_EXERCISE INSTRUCTIONS:_
A: Reproduce the stretch of the hunting forum thread from "You're lucky, your" through "lives of others.", word for word.
B: Extend the hunting forum thread from the point where it currently ends.
(EXERCISE PASSAGE begins)
You're lucky, your brother and your friend are teaching you hard lessons you now won't have to learn yourself. You're at or coming up on an age where you will be presented with difficult choices, so think about this:

Everytime you've had "just a couple" and you get behind the wheel, or a buddy says "let's go into that person's house" or someone passes you a joint, reach into your wallet, and pull out the little card you are going to make for yourself after this post and read it: "Will what I do next possibly prevent me from hunting for a year, or the rest of my life?"

Hunting should be the least of your concerns in those situations, but is an excellent place to start, because if you can prevent your firearm rights from being taken away, you can also preserve your freedom, your life, and possibly the lives of others.

From a guy who's seen a lot of this stuff, and is not perfect by any means, I hope your future is bright and filled with many positive experiences in the outdoors and with your family and friends!


----------



## sierra03 (Jan 27, 2005)

7outof10 said:


> lol i dint know i made that many spelling mistakes i dint bother reading it before i posted it and to answer your ? my computer is crappy it dose not have spell check and thats why i don't use the sn worlds best speller........ but i don't really care how many spelling mistakes i make ..........i would rather have 4 boxes of Dakota decoys then a new computer....so that is what i did about 4 days ago


I would be willing to bet you would have a tough time in the 2nd grade. It's tough to analyze what you are trying to say. What was your brother's offense?


----------



## varmit b gone (Jan 31, 2008)

Speling ise hiss besst subgect


----------



## cwoparson (Aug 23, 2007)

> Speling ise hiss besst subgect


Why don't you people knock it off. You don't know what his problem is. It could just as easily be something not even connected with education.


----------



## Plainsman (Jul 30, 2003)

I was going to ignore this post, but felt compelled to complement three people. I must second the post by hunting1. I must also say that njsimonsons's was very good, take it to heart and your life will be much better for it. Lastly I must also agree with cwoparson. We don't know the struggles of others and I would hate to see someone with dyslexia or a comparable problem face public criticism. I was thinking the same thing as most of you until cwoparsons post so this isn't a holier than thou comment.
(EXERCISE PASSAGE ends)
(DATASET EXTRACT begins)
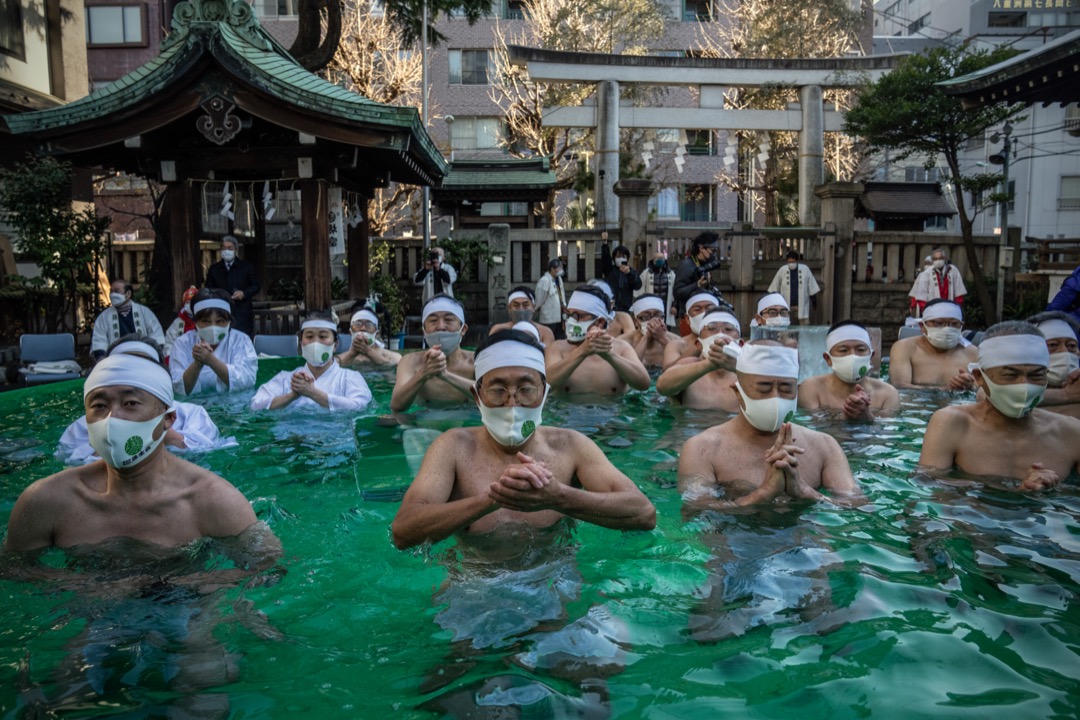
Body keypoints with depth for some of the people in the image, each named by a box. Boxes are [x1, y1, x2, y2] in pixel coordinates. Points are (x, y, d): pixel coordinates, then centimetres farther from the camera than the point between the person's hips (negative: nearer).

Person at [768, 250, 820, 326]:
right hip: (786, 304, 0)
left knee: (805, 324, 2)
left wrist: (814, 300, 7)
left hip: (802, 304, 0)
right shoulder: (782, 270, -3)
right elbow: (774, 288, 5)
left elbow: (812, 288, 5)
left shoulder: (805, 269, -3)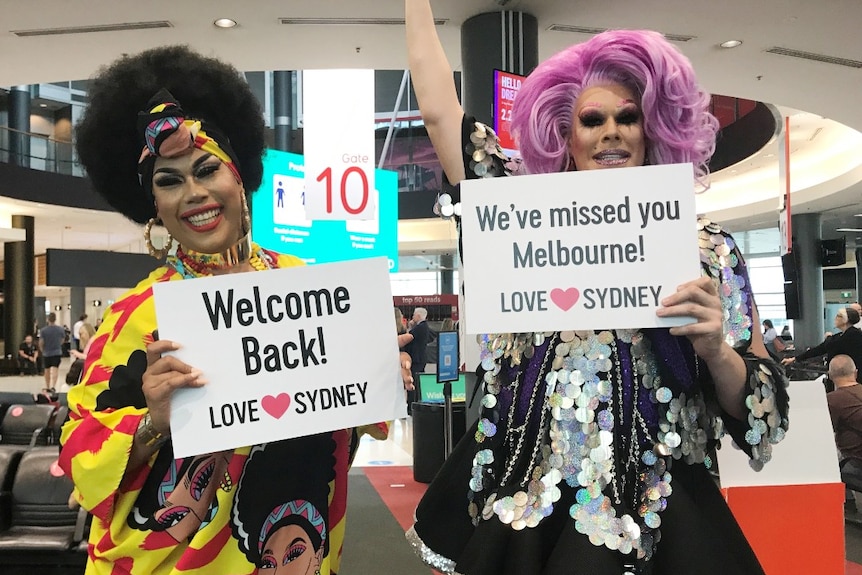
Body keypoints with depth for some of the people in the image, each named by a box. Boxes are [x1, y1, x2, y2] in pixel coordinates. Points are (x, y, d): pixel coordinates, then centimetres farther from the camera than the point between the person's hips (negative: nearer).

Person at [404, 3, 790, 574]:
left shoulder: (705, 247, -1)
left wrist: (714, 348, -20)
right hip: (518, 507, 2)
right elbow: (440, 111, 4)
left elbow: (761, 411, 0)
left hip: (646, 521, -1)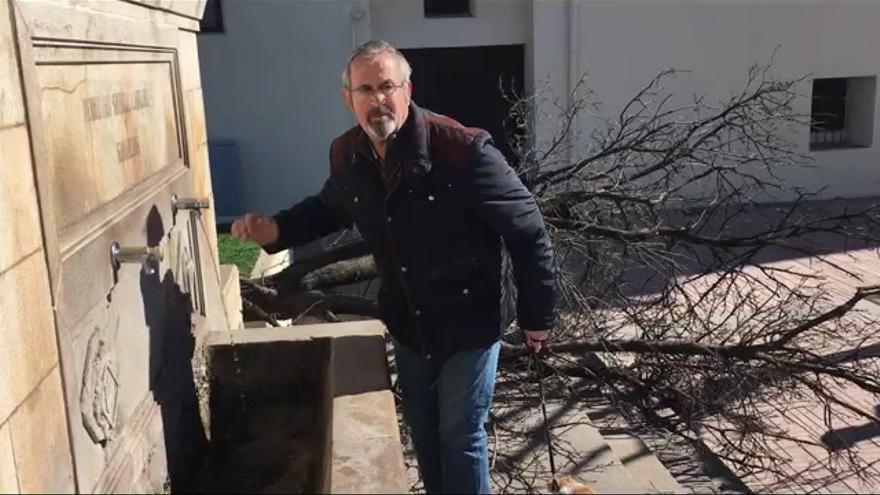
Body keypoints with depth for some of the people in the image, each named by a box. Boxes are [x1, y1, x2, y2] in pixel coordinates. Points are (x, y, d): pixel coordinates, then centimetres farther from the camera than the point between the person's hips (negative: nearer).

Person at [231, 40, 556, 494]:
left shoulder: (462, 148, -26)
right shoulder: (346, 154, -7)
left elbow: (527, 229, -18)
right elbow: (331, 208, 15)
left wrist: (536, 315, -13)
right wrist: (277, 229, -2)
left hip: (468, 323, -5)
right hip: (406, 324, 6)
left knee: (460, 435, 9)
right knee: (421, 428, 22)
(DATASET EXTRACT ends)
_TASK-BY-TASK RESULTS:_
A:
You're lucky, your brother and your friend are teaching you hard lessons you now won't have to learn yourself. You're at or coming up on an age where you will be presented with difficult choices, so think about this:

Everytime you've had "just a couple" and you get behind the wheel, or a buddy says "let's go into that person's house" or someone passes you a joint, reach into your wallet, and pull out the little card you are going to make for yourself after this post and read it: "Will what I do next possibly prevent me from hunting for a year, or the rest of my life?"

Hunting should be the least of your concerns in those situations, but is an excellent place to start, because if you can prevent your firearm rights from being taken away, you can also preserve your freedom, your life, and possibly the lives of others.

B:
----------



## sierra03 (Jan 27, 2005)

The way I looked at it is he is young. And I know how the technological day in age of texting and instant messaging is throwing off grammar. It just makes it hard to read. I guess we can sit back and let this kind of grammar shift slowly take it's place. I suppose we will all get used to it very quickly.


----------



## Plainsman (Jul 30, 2003)

sierra03, I do see your point too. If people are capable they should do a good enough job so we can at least understand them. I never know which way to go on these things. I guess I didn't want to think things were getting that bad without a problem of some kind.


----------



## cwoparson (Aug 23, 2007)

Had I of thought he was some kid still in school I probable wouldn't have said anything but in other threads he mentions his truck, a road trip, pulling a trailer, selling decoys and a few other things that makes me think that is not the case. Dyslexia, if that is the problem affects not just reading as some think but spelling also. If it seemed I was jumping on anyone in particular I apologize. I just figured there might be something else we all should consider before making fun of someone.

I agree about using text messaging formats in these threads or hatchet jobs on grammar. Take the use of noone which see often used. Now is it really that hard to hit the space bar one time to say no one? Anyway, I'm off topic so I'll bow out of this one.


----------



## Bgunit68 (Dec 26, 2006)

Back on Topic. This is what people who commit crimes don't think of or care about at the time. The Second Amendment gives us the "Right" to keep and bear arms. A Right! By giving being convicted of a felony you give up this right. You also give up your right to vote. As for a felony DUI conviction. You should give up your right to keep a Driver's License. My nephew, Nicholas, was killed by a drunk driver, with a suspended license, when his vehicle crossed a center lane and hit my sister-in-law's car head on. The day of his wake was his 6th birthday. His 3 year old cousin, Gabby, died 2 weeks later. DUI will get no sympathy with me. Hey if I go out and point a gun at someone and pull the trigger, but miss, I'm still guilty of a serious crime. That is how I feel about a person who climbs behind the wheel drunk.


----------



## MrSafety (Feb 22, 2005)

Reading all of 7outof10's posts, I'm still lost.........and I have an english degree. The bottom line for me is this.......a few in our sport give many a bad name...........I don't think it ever stated the crime(s) committed, but laws are spelled out pretty clearly. I know they can be confusing, but that's never an excuse. I'm glad he likes bird watching........


----------



## cwoparson (Aug 23, 2007)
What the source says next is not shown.